I’ve built an interactive demo to explore this distribution. The default parameters (w1=0.3, w2=0.1, w3=0.3, w4=0.3, sigma=5, alpha=2) reflect my intuition about the relative frequency of these different types of programs in practice. This gives a more realistic prior for many real-world scenarios where we’re trying to infer the behavior of unknown processes that might be deterministic, fair, or genuinely random in various ways. What do you think? Is there a simple model which serves as a better prior?
Rethinking Laplace’s Rule of Succession
Imagine a sequence of binary outcomes generated independently and identically by some stochastic process. After observing N outcomes, with n successes, Laplace’s Rule of Succession suggests that our confidence in another success should be (n+1)/(N+2). This corresponds to a uniform prior over [0,1] for the underlying probability. But should we really be uniform about probabilities?
I think a uniform prior is wrong for three reasons:
The uniform prior suggests we should be equally surprised if the underlying probability lies in the interval [0, 0.0001] as in [0.3456, 0.3457]. But this seems wrong. I can think of many process that give probabilities in the first interval — for example, any process that succeeds only in rare edge cases. In contrast, I couldn’t list any processes that give probabilities specifically around 0.3456. The uniform prior fails to capture the wide range of log-odds that occur in real-life processes.
Under the uniform prior, the process is almost surely not deterministic — i.e. there is zero prior likelihood of p being exactly 0.0 or 1.0. This seems wrong. Among probabilistic programs that generate binary outcomes, there are very simple deterministic ones (e.g. “always output 0” or “always output 1″). An appropriate prior should have nonzero prior probability on these simple programs.
The uniform prior assigns zero likelihood to simple fractions like p=1/2 or p=5/6. This too seems wrong — simple rational probabilities should have higher weight. To fix this, we should mix in the Thomae distribution, which adds a weight (m·n)^(-α) to each fraction m/(m+n) for every pair 1 ≤ m,n ≤ 100.

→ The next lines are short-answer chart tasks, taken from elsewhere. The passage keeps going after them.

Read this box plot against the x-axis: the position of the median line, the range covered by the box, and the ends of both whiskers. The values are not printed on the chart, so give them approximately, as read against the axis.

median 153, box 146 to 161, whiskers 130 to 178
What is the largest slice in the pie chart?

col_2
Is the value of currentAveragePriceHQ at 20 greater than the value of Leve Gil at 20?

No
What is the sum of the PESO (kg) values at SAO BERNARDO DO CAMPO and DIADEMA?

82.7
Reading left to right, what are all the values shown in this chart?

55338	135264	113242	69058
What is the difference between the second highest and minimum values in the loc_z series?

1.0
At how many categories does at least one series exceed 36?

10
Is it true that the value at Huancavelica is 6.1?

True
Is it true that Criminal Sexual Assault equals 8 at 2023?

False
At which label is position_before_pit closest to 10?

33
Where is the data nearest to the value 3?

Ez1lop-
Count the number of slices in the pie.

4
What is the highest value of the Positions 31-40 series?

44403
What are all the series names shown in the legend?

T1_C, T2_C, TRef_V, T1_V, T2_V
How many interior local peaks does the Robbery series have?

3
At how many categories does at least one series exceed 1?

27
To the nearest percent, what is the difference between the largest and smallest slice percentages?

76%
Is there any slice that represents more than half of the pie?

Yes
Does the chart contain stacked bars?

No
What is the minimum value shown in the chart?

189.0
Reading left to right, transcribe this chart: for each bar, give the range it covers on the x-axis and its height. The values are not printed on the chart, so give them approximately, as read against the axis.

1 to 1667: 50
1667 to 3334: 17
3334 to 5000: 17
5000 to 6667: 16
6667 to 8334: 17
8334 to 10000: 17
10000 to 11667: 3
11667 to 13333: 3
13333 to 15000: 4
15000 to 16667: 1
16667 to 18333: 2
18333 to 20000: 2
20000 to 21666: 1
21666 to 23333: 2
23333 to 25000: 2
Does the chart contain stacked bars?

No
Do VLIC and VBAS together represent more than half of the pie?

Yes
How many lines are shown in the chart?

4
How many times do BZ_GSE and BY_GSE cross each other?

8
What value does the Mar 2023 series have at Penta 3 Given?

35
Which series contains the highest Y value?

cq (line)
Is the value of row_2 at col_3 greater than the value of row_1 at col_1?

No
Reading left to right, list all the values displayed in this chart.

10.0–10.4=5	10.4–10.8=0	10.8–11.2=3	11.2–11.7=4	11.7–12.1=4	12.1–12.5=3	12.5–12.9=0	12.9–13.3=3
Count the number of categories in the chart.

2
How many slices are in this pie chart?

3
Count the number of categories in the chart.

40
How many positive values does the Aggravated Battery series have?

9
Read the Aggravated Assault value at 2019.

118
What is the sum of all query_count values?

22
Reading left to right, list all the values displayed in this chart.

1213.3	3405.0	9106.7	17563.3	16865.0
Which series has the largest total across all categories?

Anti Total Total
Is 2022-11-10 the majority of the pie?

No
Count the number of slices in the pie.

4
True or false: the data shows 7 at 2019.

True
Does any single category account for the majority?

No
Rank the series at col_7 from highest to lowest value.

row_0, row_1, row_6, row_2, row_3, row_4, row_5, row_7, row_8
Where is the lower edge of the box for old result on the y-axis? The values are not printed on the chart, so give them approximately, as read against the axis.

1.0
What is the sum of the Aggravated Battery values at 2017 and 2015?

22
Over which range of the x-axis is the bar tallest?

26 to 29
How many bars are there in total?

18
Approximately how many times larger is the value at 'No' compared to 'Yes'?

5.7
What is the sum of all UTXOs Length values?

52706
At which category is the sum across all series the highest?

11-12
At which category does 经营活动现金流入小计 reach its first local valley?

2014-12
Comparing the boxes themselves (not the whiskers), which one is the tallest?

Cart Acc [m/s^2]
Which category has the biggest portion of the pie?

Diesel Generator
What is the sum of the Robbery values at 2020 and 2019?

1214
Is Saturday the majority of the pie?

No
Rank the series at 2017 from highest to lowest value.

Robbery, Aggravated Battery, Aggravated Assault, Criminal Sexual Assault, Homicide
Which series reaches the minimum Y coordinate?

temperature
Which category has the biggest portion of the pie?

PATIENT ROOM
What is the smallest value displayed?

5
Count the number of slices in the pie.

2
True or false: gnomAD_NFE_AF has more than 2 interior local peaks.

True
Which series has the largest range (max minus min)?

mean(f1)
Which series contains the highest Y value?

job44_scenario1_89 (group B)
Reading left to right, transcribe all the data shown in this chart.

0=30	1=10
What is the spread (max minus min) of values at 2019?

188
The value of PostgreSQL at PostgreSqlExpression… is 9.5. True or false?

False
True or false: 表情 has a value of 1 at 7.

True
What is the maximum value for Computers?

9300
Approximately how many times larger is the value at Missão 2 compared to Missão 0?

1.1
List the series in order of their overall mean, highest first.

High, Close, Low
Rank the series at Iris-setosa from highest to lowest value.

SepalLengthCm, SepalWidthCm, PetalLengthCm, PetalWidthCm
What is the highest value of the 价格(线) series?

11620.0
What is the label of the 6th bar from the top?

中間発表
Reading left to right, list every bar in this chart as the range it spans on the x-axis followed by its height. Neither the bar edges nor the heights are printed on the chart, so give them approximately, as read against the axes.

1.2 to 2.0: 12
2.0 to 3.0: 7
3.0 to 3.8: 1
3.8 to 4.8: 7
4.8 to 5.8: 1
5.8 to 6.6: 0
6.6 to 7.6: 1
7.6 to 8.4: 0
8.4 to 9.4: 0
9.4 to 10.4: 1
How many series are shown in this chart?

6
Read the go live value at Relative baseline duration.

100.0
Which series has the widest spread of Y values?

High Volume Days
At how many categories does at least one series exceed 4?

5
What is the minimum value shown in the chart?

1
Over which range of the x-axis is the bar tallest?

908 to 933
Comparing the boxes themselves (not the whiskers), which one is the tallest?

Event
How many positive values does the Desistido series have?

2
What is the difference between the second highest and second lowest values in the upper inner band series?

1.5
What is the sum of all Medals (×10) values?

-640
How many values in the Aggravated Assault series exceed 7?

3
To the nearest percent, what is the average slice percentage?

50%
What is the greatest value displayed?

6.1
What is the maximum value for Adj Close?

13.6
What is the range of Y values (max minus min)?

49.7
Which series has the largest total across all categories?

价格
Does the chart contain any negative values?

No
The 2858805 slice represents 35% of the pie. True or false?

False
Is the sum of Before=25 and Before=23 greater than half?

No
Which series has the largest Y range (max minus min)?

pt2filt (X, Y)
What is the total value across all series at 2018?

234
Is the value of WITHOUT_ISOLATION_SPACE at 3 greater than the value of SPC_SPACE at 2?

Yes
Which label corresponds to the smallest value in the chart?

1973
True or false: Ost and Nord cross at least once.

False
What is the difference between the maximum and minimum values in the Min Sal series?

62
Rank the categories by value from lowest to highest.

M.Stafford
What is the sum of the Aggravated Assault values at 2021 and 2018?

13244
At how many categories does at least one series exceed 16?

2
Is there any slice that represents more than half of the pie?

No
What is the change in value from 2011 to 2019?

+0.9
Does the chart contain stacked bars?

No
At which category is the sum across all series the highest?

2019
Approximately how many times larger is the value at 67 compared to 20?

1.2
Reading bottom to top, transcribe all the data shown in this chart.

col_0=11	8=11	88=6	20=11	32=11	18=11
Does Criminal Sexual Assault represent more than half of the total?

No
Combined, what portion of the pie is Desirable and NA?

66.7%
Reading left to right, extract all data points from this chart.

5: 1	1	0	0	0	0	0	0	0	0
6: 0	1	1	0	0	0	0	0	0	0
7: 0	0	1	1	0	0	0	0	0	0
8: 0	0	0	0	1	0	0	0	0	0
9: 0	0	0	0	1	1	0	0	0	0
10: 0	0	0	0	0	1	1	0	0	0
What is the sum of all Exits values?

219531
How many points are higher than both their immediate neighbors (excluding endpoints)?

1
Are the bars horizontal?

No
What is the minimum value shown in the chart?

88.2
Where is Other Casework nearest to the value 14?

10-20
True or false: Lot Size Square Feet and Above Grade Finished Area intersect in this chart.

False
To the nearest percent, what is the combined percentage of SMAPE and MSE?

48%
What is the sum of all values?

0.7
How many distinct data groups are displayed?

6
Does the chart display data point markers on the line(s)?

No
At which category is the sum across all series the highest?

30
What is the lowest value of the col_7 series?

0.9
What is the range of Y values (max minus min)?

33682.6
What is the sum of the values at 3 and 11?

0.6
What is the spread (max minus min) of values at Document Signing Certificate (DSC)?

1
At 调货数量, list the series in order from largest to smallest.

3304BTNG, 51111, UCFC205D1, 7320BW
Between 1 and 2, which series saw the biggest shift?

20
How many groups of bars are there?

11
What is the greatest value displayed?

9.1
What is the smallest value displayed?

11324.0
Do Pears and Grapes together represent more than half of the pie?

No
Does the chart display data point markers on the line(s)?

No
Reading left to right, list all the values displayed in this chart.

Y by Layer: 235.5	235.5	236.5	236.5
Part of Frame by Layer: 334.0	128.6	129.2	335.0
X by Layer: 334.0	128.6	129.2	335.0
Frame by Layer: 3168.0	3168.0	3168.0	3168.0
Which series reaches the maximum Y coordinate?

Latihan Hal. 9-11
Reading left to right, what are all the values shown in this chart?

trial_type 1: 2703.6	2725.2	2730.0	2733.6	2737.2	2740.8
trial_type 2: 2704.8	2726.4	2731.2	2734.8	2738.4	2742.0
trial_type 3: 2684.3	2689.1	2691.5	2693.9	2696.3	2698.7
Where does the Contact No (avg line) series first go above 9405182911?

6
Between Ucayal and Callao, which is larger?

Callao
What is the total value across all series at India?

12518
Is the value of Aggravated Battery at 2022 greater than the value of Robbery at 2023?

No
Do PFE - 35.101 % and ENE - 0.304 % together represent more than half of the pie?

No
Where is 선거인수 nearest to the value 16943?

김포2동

I propose this mixture distribution:
w1 * logistic-normal(0, sigma^2) + w2 * 0.5(dirac(0) + dirac(1)) + w3 * thomae_{100}(α) + w4 * uniform(0,1)
where:
The first term captures logistic transformations of normal variables (weight w1), resolving the issue that probabilities should be spread across log-odds
The second term captures deterministic programs (weight w2), allowing for exactly zero and one
The third term captures rational probabilities with simple fractions (weight w3), giving weight to simple ratios
The fourth term captures uniform random number comparisons (weight w4), corresponding to Laplace’s original prior
Ideally, our prior should be a mixture of every possible probabilistic program, weighted by 2^(-K) where K is its Kolmogorov complexity. This would properly capture our preference for simple mechanisms. However, such a distribution is impossible to represent, compute, or apply. Instead, I propose my prior as a tractable distribution that resolves what I think are the most egregious problems with Laplace’s law of succession.
Now that I’ve found the appropriate approximation for the universal prior over binary outcomes, the path to solving induction is clear. First, we’ll extend this to pairs of binary outcomes, then triples, and so on. I expect to have sequence of length 10 nailed by Tuesday, and full Solomonoff Induction by Q1 2025.
I’ve built an interactive demo to explore this distribution. The default parameters (w1=0.3, w2=0.1, w3=0.3, w4=0.3, sigma=5, alpha=2) reflect my intuition about the relative frequency of these different types of programs in practice. This gives a more realistic prior for many real-world scenarios where we’re trying to infer the behavior of unknown processes that might be deterministic, fair, or genuinely random in various ways. What do you think? Is there a simple model which serves as a better prior?